# 阅读文本
........

A function is an object in R that takes some input objects (called the arguments of
the function) and returns an output object。例如
> animals <- c("cow", "chicken", "pig", "tuba")
> animals[4] <- "duck" #将第四个元素改成duck
上面的语句被解析成对[<-函数的调用,等价于
> `[<-`(animals,4,"duck")
一些其他R语法和响应函数调用的例子
四个特殊值:NA+Inf/-Inf+NaN+NULL
NA用于代表缺失值(not available)。如下:
> v <- c(1,2,3)
> v
[1] 1 2 3
> length(v) <- 4 # 扩展向量/矩阵/数组的大小超过了值定义的范围。新的空间就会用NA来代替.
> v
[1] 1 2 3 NA
Inf和-Inf代表positive and negative infinity
当一个计算结果太大时,R就会返回该值,例如
> 2 ^ 1024
[1] Inf
> - 2 ^ 1024
[1] –Inf
当除以0时也会返回该值
> 1 / 0
[1] Inf
NaN代表无意义的结果(not a number)
当计算的结果无意义时,返回该值,如下(a computation will produce a result that makes little sense)
> Inf - Inf
[1] NaN
> 0 / 0
[1] NaN
NULL经常被用作函数的一个参数,用来代表no value was assigned to the argument。有一些函数也可能返回NULL值。
下面是强转规则的概述
• Logical values are converted to numbers: TRUE is converted to 1 and FALSE to 0.
• Values are converted to the simplest type required to represent all information.
• The ordering is roughly logical < integer < numeric < complex < character < list.
• Objects of type raw are not converted to other types.
• Object attributes are dropped when an object is coerced from one type to
another.

........

# 任务 A
把上面阅读文本中从"当计算的结果无意义时,返回该值,如下(a computation will"起到"FALSE to 0."为止（含）的部分重写一遍，并将其中的"参数"换成"实参"。
阅读文本与这些数据行是互不相干的两份材料。

# 所给数据行

........

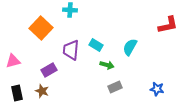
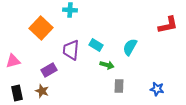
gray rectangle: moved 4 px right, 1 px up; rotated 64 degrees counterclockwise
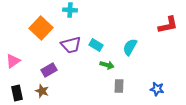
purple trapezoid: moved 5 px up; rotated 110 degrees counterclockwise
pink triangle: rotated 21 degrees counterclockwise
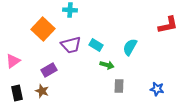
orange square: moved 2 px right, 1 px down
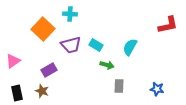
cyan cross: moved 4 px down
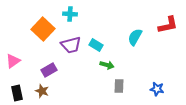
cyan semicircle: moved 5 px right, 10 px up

........

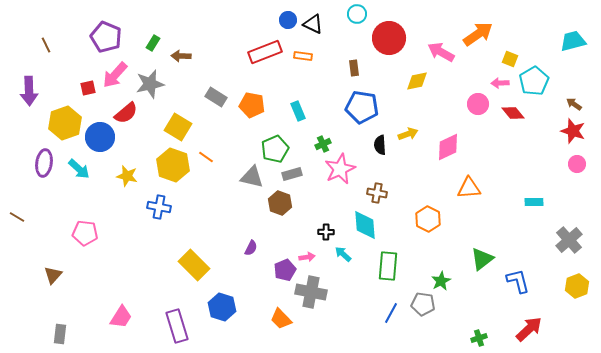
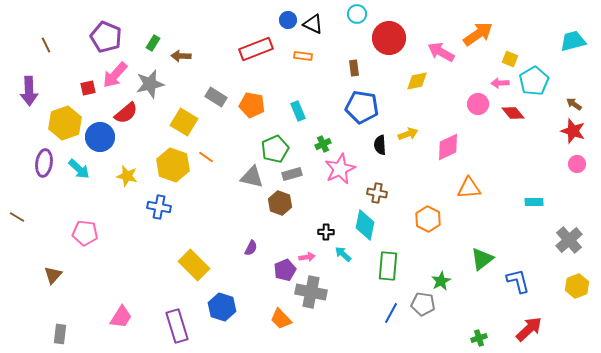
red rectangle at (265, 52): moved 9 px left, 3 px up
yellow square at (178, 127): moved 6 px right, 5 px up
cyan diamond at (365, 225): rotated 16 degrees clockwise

........

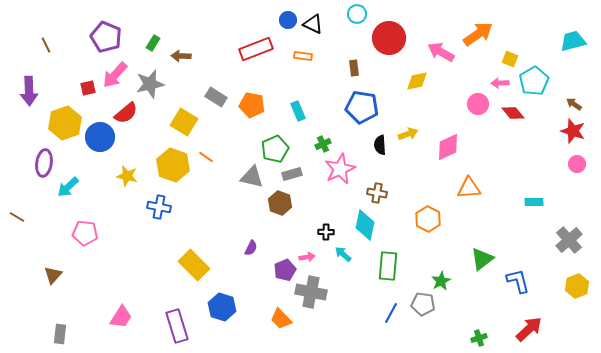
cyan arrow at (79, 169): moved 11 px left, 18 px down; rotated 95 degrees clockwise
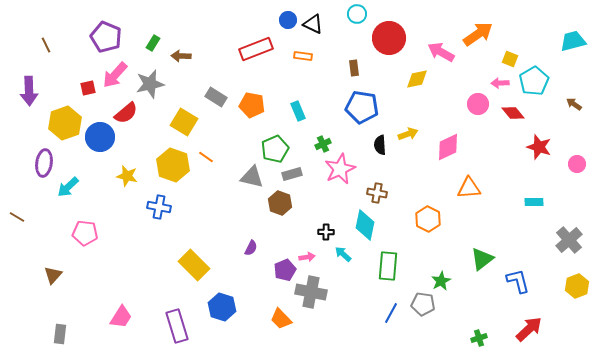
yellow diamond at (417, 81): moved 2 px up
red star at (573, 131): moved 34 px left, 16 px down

........

# 任务 B
请逐字返回数据行中从含有"red rectangle at"的那一行起、到含有"cyan diamond at"的那一行为止的内容，首尾两行都包括在内。

# 解答 A
当计算的结果无意义时,返回该值,如下(a computation will produce a result that makes little sense)
> Inf - Inf
[1] NaN
> 0 / 0
[1] NaN
NULL经常被用作函数的一个实参,用来代表no value was assigned to the argument。有一些函数也可能返回NULL值。
下面是强转规则的概述
• Logical values are converted to numbers: TRUE is converted to 1 and FALSE to 0.

# 解答 B
red rectangle at (265, 52): moved 9 px left, 3 px up
yellow square at (178, 127): moved 6 px right, 5 px up
cyan diamond at (365, 225): rotated 16 degrees clockwise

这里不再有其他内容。